Image shows the contrastive Segmentation between portions of the image containing "hammer" and "hair" of Marvel action figure Thor. The model used is ViT-L-14 (LAION-2B).

Nearest neighbors of an image

In this analysis, we show the nearest neighbors retrieved for an input image according to similarity scores computed using a single attention head. Since some heads characterize specific image properties, we can use their intermediate representations to obtain a property-specific similarity metric. We retrieve the most similar images to an input image by computing the similarity of the direct contributions of individual heads. As some heads capture specific aspects of the image (e.g. colors/objects), retrieval according to this metric results in images that are most similar regarding these aspects:

Top-8 nearest neighbors per head and image. The input image is provided on the left, with the head-specific nearest neighbors shown on the right. The model used in these examples is ViT-B-16 pretrained on OpenAI-400M.

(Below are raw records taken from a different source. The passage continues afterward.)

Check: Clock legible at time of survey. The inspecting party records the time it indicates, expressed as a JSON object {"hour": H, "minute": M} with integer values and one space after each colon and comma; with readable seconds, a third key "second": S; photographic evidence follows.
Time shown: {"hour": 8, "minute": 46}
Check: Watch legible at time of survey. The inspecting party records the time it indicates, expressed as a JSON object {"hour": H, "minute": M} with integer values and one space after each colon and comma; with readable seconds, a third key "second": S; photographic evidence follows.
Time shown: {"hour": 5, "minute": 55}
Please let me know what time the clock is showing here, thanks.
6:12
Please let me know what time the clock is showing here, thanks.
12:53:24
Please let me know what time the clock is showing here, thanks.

Top-8 nearest neighbors per head and image. The model used is ViT-L-14 pretrained on LAION-2B.

Top-8 nearest neighbors per head and image. The model used is ViT-L-14 pretrained on OpenAI-400M.

Nearest neighbors for a text input

In this analysis, we retrieve the nearest neighbors for a given input text using different attention heads. We use the top TextSpan outputs identified for each head in these examples.

Nearest neighbors retrieved for the top TextSpan outputs of a given layer and head. The model used is ViT-B-16 pretrained on OpenAI-400M.

Nearest neighbors retrieved for the top TextSpan outputs of a given layer and head. The model used is ViT-L-14 pretrained on LAION-2B.